In April 2014, Barry O’Farrell resigned as NSW premier for accepting a gift of a bottle of Grange, and now his successor, Mike Baird, has self-destructed his premiership by giving a lease of life to the widely reviled greyhound racing industry.

Baird’s spectacular backflip came with a double somersault and pike and probably merits an honorary Olympic gold medal. It is only seven weeks since the Premier steered the Greyhound Racing Prohibition Bill through both houses of Parliament, banning the industry from July next year. It was signed into law on August 26.

Now, like the Old Grand Duke of York, Baird is marching his troops down the hill that they had previously marched up. He is promising new legislation early next year that will overturn the ban and give the greyhound industry yet another “last chance”.

Baird’s backflip has enraged voters across party lines. Polls show that more than 60% of people want the industry — which has slaughtered tens of thousands of greyhounds and secretly buried them in mass graves — banned for good.

But voters are also alarmed by the way the original policy was dumped. On Monday night, Baird and his cabinet colleague Brad Hazzard trooped down to the multimillion-dollar Circular Quay apartment of right-wing Liberal broadcaster Alan Jones to seek his approval for the greyhound switcheroo.

In recent weeks, Jones has used his breakfast program to flay Baird, calling him “Kim Jong Baird” and comparing him to Soviet strongman Vladimir Putin.

The Premier decided to take private counsel from Jones before consulting his own cabinet, Coalition backbenchers, Parliament or the public. According to Baird’s critics, his night-time visit to Jones’s harbourside residence was ill-advised because it diminished the office of premier and his own public standing.

At Tuesday’s backflip announcement, Baird said that he expected to be criticised. “People will call me all types of names, they really will,” he said.

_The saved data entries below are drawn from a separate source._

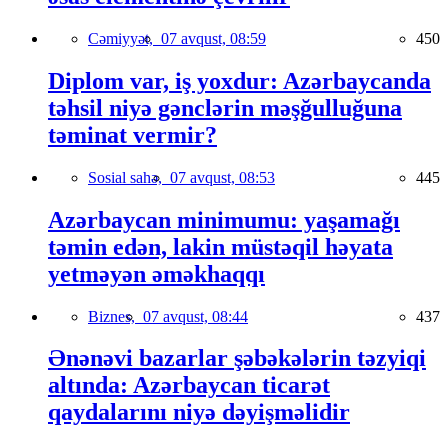
Cəmiyyət,
07 avqust, 08:59
450
Diplom var, iş yoxdur: Azərbaycanda
təhsil niyə gənclərin məşğulluğuna
təminat vermir?
Sosial sahə,
07 avqust, 08:53
445
Azərbaycan minimumu: yaşamağı
təmin edən, lakin müstəqil həyata
yetməyən əməkhaqqı
Biznes,
07 avqust, 08:44
437
Ənənəvi bazarlar şəbəkələrin təzyiqi
altında: Azərbaycan ticarət
qaydalarını niyə dəyişməlidir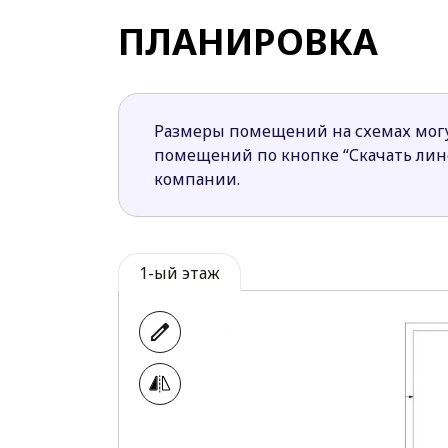
Необычным является и то, что подс
ПЛАНИРОВКА
благодаря использованию камина.
В доме спроектировано 2 санузла. Об
В проекте Zx201 никого не оставит ра
качественны и позволяют строить наде
Размеры помещений на схемах могу
помещений по кнопке “Скачать ли
компании.
1-ый этаж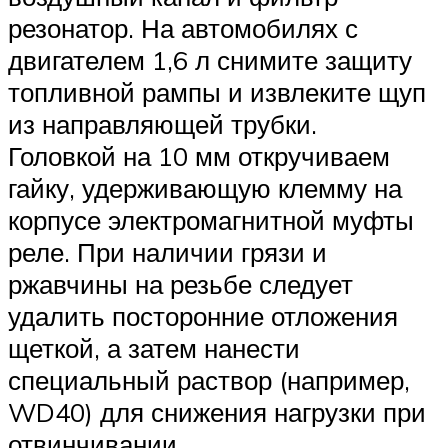
резонатор. На автомобилях с
двигателем 1,6 л снимите защиту
топливной рампы и извлеките щуп
из направляющей трубки.
Головкой на 10 мм откручиваем
гайку, удерживающую клемму на
корпусе электромагнитной муфты
реле. При наличии грязи и
ржавчины на резьбе следует
удалить посторонние отложения
щеткой, а затем нанести
специальный раствор (например,
WD40) для снижения нагрузки при
отвинчивании.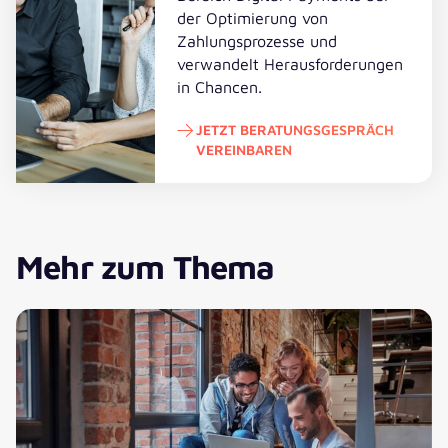
der Optimierung von
Zahlungsprozesse und
verwandelt Herausforderungen
in Chancen.
JETZT BERATUNGSGESPRÄCH
VEREINBAREN
Jetzt Beratungsgespräch vereinba
Mehr zum Thema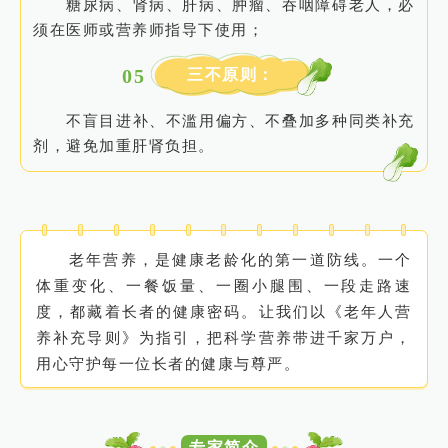
糖尿病、肾病、肝病、肿瘤、吞咽障碍老人，必
须在医师或营养师指导下使用；
0
5
三不原则：
不盲目进补、不滥用偏方、不叠加多种同类补充
剂，避免加重肝肾负担。
老年营养，是健康老龄化的第一道防线。一个
体重变化、一餐饭量、一圈小腿围、一段走路速
度，都藏着长者的健康密码。让我们以《老年人营
养补充导则》为指引，把科学营养带进千家万户，
用心守护每一位长者的健康与尊严。
专家简介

He wasn’t wrong there. Voters are asking, if Baird is ready to buckle to a 73-year-old radio ham, how will he stand up to major property developers? The answer is, he probably won’t.

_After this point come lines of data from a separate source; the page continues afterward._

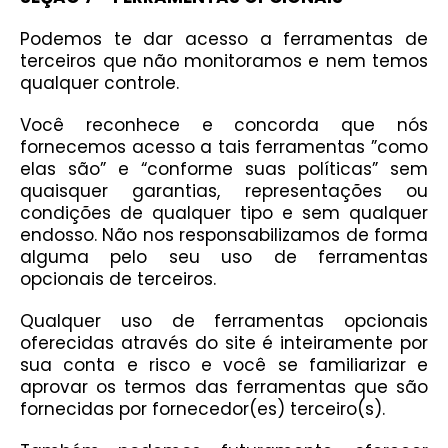
Podemos te dar acesso a ferramentas de
terceiros que não monitoramos e nem temos
qualquer controle.
Você reconhece e concorda que nós
fornecemos acesso a tais ferramentas ”como
elas são” e “conforme suas políticas” sem
quaisquer garantias, representações ou
condições de qualquer tipo e sem qualquer
endosso. Não nos responsabilizamos de forma
alguma pelo seu uso de ferramentas
opcionais de terceiros.
Qualquer uso de ferramentas opcionais
oferecidas através do site é inteiramente por
sua conta e risco e você se familiarizar e
aprovar os termos das ferramentas que são
fornecidas por fornecedor(es) terceiro(s).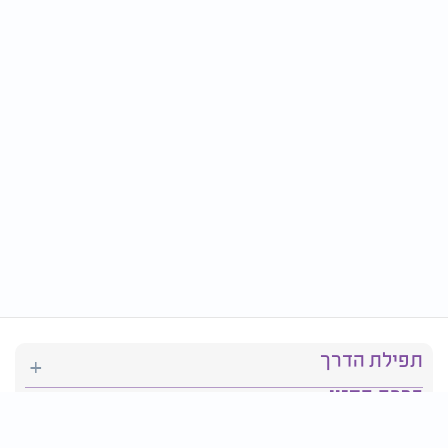
תפילת הדרך
ברכת המזון
יהדות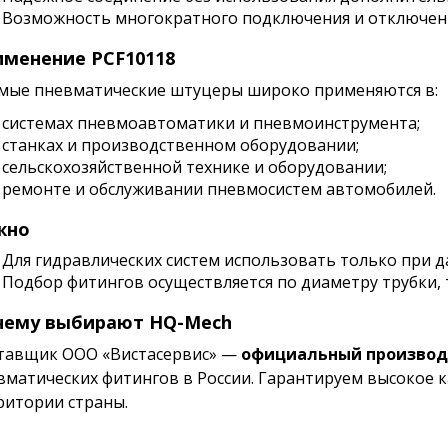
Возможность многократного подключения и отключен
менение PCF10118
мые пневматические штуцеры широко применяются в:
системах пневмоавтоматики и пневмоинструмента;
станках и производственном оборудовании;
сельскохозяйственной технике и оборудовании;
ремонте и обслуживании пневмосистем автомобилей.
жно
Для гидравлических систем использовать только при да
Подбор фитингов осуществляется по диаметру трубки, 
чему выбирают HQ-Mech
тавщик ООО «Вистасервис» —
официальный производи
вматических фитингов в России. Гарантируем высокое к
ритории страны.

A former senior minister sent a message to Crikey asking: “Will the Premier consult Alan Jones over future policy decisions made by his government? Is this a new protocol where Coalition policy is obliged to pass the Alan Jones test?”

RSPCA chief executive Steve Coleman said the animal welfare body would be wary of joining any Coalition body to reform greyhound racing.

[Baird’s backflip on greyhounds: well, they’re only dogs, right?]

“It’s tremendously frustrating to have been so close to seeing a ban implemented only to have it pulled off the table,” Coleman said.

“As demonstrated time and again, animal cruelty and poor animal outcomes are heavily entrenched and inherent to greyhound racing, including wastage and live baiting.”

He predicted that the proposed reforms are “likely to prove fruitless and continue to result in the deaths of many more thousands of healthy greyhounds”.

Baird’s choice of former ALP premier Morris Iemma to head a five-member Greyhound Racing Reform Panel has failed to inspire confidence. There is no reference in the panel’s brief to the implementation of a legally enforceable, legislation-backed regime. If that means the industry’s conduct will remain voluntary and self-regulatory then it is a sick joke.

Apart from leaders of the NSW Labor Party, “Blind Freddy” knows that greyhound racing is the state’s most disreputable form of gambling. The “dishlickers” have a worse reputation than the “red hots” [trots] and have benefited from tens of millions of dollars of public spending on new courses, grandstands and facilities.

When Baird flip-flopped and said, “I got it wrong, the cabinet got it wrong, the government got it wrong”, it is only part of the story.

In Queensland, former LNP premier Campbell Newman introduced the Vicious Lawless Association Disestablishment (VLAD) Act in 2013 when he was surfing a tabloid-driven fear campaign against bikies.

In the process, the LNP criminalised the entire motorcycle-riding community, many of whom were law-abiding veterans and retirees who rode Harleys, wore leathers and grew long beards.

When Labor’s Annastacia Palaszczuk became Premier, the VLAD laws were scrapped and a new code introduced specifically to target criminal elements.

Baird would have succeeded with his greyhound reforms if he rejected the tabloid sensationalists and targeted the minority of organised crime figures, drug traffickers, race fixers, money launderers and tax dodgers who have infiltrated the industry.

Moral of the story? Stop taking policy advice from Rupert Murdoch’s tabloids … and Alan Jones.